"He [Jesus] is going to clean house - make a clean sweep of your lives. He'll place everything true in its proper place before God; everything false he'll put out with the trash to be burned." ~ Luke 3:17
This summer I've been working on cleaning around the house - cleaning out the office/craft room and helping my son clean out his bedroom. Each room was a major undertaking. When I do projects like this, I like to empty the room first in order to reconnect with the space and look for ways to reclaim some of the space in new ways. Then, bit by bit, all the things we removed either get a new spot back in the room or they are sorted into trash, recycle or give away piles.
I have to be in the right mood for this project. If I'm not fired up to make the "hard" choices of what to get rid of, it becomes a shuffling of items rather than any actual purging. Sometimes I have started this project and gotten only so far and had to just put it all back because I just wasn't ready to really make the tough decisions.
My son's room was the harder of the two projects. My son is sentimental and he keeps everything - rocks, papers, paper airplanes, tags, cards, drawings, stories, office supplies, etc. He had NO interest in letting me clean out the room for him, afraid I would trash all of his little treasures. There were times I would just stand in the middle of the room feeling overwhelmed. Some spots were in such disarray I didn't even know where to start. So, it took a whole week to do this one room.

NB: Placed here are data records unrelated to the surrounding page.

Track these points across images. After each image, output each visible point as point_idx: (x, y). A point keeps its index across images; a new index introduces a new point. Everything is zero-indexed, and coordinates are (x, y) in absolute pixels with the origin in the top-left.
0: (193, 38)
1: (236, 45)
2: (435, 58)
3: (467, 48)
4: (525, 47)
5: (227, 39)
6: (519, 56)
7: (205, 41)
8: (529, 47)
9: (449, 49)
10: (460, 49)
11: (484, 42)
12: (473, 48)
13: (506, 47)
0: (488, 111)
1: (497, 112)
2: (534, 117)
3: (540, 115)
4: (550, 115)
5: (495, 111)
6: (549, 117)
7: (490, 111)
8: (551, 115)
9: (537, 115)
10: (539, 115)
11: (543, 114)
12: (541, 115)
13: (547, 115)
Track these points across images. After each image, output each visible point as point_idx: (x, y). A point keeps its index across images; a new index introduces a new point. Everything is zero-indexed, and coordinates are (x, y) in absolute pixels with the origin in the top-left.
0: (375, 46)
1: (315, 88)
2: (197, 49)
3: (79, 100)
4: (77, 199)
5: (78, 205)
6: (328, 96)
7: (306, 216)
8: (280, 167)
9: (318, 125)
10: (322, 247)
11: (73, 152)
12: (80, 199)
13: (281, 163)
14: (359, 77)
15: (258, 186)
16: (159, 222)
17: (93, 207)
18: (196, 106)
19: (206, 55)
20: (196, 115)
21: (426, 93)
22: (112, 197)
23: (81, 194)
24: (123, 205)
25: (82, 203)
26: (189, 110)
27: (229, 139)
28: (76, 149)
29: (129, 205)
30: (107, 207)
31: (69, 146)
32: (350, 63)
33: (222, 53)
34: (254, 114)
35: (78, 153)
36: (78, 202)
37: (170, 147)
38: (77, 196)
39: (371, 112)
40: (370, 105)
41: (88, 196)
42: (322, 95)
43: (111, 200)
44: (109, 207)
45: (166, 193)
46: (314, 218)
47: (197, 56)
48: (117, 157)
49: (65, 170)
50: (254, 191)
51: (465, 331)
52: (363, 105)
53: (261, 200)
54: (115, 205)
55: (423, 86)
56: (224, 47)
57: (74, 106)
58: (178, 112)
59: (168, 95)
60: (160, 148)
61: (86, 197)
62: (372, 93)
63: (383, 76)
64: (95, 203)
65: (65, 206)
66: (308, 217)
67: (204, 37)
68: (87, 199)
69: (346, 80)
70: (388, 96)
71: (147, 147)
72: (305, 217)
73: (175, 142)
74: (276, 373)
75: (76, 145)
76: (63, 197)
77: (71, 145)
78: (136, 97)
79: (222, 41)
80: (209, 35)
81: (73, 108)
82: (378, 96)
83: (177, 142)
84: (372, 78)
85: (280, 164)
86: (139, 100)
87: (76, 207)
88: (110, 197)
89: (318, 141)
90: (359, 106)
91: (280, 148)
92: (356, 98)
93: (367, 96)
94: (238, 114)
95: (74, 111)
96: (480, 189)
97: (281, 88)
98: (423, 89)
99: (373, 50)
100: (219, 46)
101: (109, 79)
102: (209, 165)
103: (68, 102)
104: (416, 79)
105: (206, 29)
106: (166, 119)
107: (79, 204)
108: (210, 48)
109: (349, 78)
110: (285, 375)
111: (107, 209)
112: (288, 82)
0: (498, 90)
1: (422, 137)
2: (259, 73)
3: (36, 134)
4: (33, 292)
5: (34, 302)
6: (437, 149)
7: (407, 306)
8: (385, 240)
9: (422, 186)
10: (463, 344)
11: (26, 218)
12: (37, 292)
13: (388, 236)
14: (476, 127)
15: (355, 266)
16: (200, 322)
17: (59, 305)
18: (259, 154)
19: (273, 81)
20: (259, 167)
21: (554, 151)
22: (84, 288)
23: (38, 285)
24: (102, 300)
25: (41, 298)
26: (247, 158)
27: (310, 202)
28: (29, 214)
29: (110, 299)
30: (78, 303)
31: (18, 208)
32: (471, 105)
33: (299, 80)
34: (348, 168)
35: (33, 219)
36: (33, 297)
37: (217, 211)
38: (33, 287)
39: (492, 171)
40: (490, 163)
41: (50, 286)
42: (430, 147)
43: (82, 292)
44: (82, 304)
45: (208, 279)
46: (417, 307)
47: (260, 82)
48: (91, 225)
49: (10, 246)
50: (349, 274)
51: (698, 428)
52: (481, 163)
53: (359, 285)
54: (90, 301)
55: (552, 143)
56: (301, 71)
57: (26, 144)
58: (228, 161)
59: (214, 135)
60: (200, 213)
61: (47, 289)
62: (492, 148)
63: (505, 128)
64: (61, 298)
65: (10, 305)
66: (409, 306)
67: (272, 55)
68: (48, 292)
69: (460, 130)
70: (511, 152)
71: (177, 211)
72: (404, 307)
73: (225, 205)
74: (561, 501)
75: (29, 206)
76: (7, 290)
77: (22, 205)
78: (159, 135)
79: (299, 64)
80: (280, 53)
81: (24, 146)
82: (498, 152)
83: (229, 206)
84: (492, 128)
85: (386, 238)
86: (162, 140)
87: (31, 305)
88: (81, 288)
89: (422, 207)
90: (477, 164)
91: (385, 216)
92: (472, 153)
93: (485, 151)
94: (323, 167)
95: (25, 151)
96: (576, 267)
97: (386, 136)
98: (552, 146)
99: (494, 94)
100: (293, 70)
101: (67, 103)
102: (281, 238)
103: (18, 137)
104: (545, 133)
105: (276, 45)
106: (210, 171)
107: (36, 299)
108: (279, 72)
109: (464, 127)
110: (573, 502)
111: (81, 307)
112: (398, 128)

We were in the middle of the bedroom project when I read this verse from the Message. John the Baptist was talking about Jesus and the work he was coming to do. I imagined Jesus standing in the "room" of my life. Does he stand there sometimes, noticing all the places that are so out of hand it's hard to know where to start? What are the things that I cling to, that I don't want him to purge from my character?
May I learn to let go as Jesus cleans up my life.